(Text segment)
◆ ◆ ◆ ◆ ◆
Table 6: Multi-sheet-based annotation of cognate sets.

At times, they may even binarise the data manually, which is even more dangerous, as it is almost guaranteed that manually binarising cognate sets will yield errors (not to speak of the waste of time and the fact that one cannot trace the characters back when carrying out phylogenetic analyses).

Table 7: Binary annotation of cognate sets in multiple sheets.

Software packages like STARLING try to circumvent this problem by allowing for additional columns which add additional information for the same language. LingPy and EDICTOR, however, employ a different approach which greatly increases the flexibility of the format. The major principle of this approach is to reserve one row in the spreadsheet for exactly one word form. Additional information for each word form is provided in additional columns (which can be flexibly added by the user both in LingPy and EDICTOR). The content of each column in a LingPy/EDICTOR-spreadsheet is given in the header of the file, with the first column being reserved for a numeric ID which should be greater than 0:

Table 9: Polynesian data example for standard format in LingPy and EDICTOR.

While this format seems to be rather redundant on first sight, it offers a so much greater degree of flexibility that all linguists who started to seriously test this kind of data representation quickly understand the advantages. What you need to keep in mind is that the number of columns is theoretically unlimited. So you can easily add your own columns which you want to use for either enhanced ways to annotated and model your data, or to add notes in prose which you can later include in your publication. You can add sources, and you can be very detailed, listing the page number for each word form to trace from which source it was originally taken. The possibilities are virtually unlimited, once you get a clearer understanding of this way to handle linguistic data.
◆ ◆ ◆ ◆ ◆
(Named region outline records)
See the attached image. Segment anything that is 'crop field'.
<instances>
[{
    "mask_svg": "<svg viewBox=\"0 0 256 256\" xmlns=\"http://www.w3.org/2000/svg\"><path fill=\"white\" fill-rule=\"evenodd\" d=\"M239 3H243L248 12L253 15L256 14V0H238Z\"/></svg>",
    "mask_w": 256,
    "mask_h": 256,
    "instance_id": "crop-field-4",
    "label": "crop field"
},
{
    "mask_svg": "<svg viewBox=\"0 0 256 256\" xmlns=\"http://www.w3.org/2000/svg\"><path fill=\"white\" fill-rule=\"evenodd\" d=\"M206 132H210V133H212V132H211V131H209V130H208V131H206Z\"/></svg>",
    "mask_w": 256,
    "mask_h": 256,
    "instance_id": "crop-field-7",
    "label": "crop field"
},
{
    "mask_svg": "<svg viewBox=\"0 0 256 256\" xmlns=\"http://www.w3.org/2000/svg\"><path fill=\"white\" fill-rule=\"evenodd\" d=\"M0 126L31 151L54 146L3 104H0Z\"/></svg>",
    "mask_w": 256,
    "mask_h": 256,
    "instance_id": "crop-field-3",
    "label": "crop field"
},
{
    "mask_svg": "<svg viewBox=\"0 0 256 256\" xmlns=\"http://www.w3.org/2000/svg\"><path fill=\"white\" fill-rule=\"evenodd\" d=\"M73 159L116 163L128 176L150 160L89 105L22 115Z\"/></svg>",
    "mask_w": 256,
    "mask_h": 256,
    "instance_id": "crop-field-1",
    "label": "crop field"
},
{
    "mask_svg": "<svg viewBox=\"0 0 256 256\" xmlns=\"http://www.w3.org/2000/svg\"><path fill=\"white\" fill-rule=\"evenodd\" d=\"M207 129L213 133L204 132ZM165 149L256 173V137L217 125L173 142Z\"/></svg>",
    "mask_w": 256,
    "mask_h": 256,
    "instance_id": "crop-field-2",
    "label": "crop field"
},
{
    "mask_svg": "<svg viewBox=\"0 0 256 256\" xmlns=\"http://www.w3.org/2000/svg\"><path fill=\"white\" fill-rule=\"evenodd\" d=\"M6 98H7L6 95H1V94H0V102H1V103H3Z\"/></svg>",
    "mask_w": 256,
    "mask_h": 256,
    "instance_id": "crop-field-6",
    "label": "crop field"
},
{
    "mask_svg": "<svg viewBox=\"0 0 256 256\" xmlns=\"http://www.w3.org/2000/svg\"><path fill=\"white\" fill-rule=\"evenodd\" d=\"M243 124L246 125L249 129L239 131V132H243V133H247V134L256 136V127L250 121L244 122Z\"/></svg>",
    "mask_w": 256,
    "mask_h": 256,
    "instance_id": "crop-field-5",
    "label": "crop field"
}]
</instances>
◆ ◆ ◆ ◆ ◆
(The task)
Copy out the whole text on annotating cognate sets in spreadsheets, word for word.

(Complete answer)
Table 6: Multi-sheet-based annotation of cognate sets.

At times, they may even binarise the data manually, which is even more dangerous, as it is almost guaranteed that manually binarising cognate sets will yield errors (not to speak of the waste of time and the fact that one cannot trace the characters back when carrying out phylogenetic analyses).

Table 7: Binary annotation of cognate sets in multiple sheets.

Software packages like STARLING try to circumvent this problem by allowing for additional columns which add additional information for the same language. LingPy and EDICTOR, however, employ a different approach which greatly increases the flexibility of the format. The major principle of this approach is to reserve one row in the spreadsheet for exactly one word form. Additional information for each word form is provided in additional columns (which can be flexibly added by the user both in LingPy and EDICTOR). The content of each column in a LingPy/EDICTOR-spreadsheet is given in the header of the file, with the first column being reserved for a numeric ID which should be greater than 0:

Table 9: Polynesian data example for standard format in LingPy and EDICTOR.

While this format seems to be rather redundant on first sight, it offers a so much greater degree of flexibility that all linguists who started to seriously test this kind of data representation quickly understand the advantages. What you need to keep in mind is that the number of columns is theoretically unlimited. So you can easily add your own columns which you want to use for either enhanced ways to annotated and model your data, or to add notes in prose which you can later include in your publication. You can add sources, and you can be very detailed, listing the page number for each word form to trace from which source it was originally taken. The possibilities are virtually unlimited, once you get a clearer understanding of this way to handle linguistic data.